Hiking and backpacking is a fun way to get out and enjoy nature while also getting plenty of exercise. It can also be hard on your lower and upper back, along with your neck. The following tips can help you avoid a back and neck injury when you head out into the back country for your next adventure.
Tip #1: Wear good shoes
Proper footwear isn't just to avoid foot injuries and blisters, it is also important for your back. You need sturdy shoes that provide proper arch support. Poor arch support affects the way you step, which in turn affects your posture. This can lead to poor alignment as you walk, a common cause of lower back pain. If you plan to hike long distances, consider having your hiking boots custom fit and and adding inserts to match the shape of your foot.

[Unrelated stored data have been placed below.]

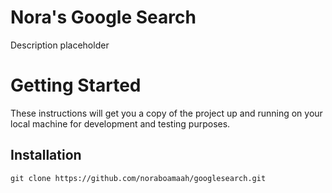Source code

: # Nora's Google Search

Description placeholder

# Getting Started

These instructions will get you a copy of the project up and running on your local machine for development and testing purposes.

## Installation

`git clone https://github.com/noraboamaah/googlesearch.git`
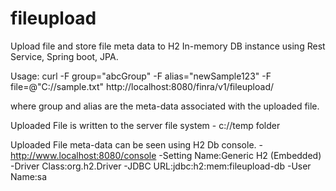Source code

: # fileupload

Upload file and store file meta data to H2 In-memory DB instance using Rest Service, Spring boot, JPA.

Usage:
curl -F group="abcGroup" -F alias="newSample123" -F file=@"C://sample.txt"  http://localhost:8080/finra/v1/fileupload/

where group and alias are the meta-data associated with the uploaded file.

Uploaded File is written to the server file system - c://temp folder

Uploaded File meta-data can be seen using H2 Db console.
-http://www.localhost:8080/console
-Setting Name:Generic H2 (Embedded)
-Driver Class:org.h2.Driver
-JDBC URL:jdbc:h2:mem:fileupload-db
-User Name:sa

Tip #2: Choose the right pack
Whether you are using a small daypack or a larger expedition pack, it needs to fit properly to avoid injury to your back or neck. Even small packs should have hip belts to help take the weights off of the neck and shoulders. Have the pack professionally fit at an outdoor store so you can be sure your hips are carrying the bulk of the weight.
Tip #3: Load the pack correctly
The way you load your pack is also vital for back and neck health. Heavier items need to be carried low in the back and against the back, with lighter items placed nearer to the top and outside of the pack. Placing heavy item high and out causes the pack to pull you backward, putting unnecessary stress on your back and shoulders. This also leads to more fatigue, which can lead to poor posture.
Tip #4: Get a professional once over before you go
If you have a history of back or neck pain or are recovering from an injury, schedule an appointment with a chiropractor before your next trip. Bring your fully loaded pack with you to the appointment. Your chiropractor will check your alignment both with and without the pack and make any necessary adjustments. They can also help locate possible posture issues and give advice on how to avoid them. A chiropractor can also prescribe trail-specific exercises to help remedy problem spots in your back, along with warm-up exercises to help you avoid back pain on the trail.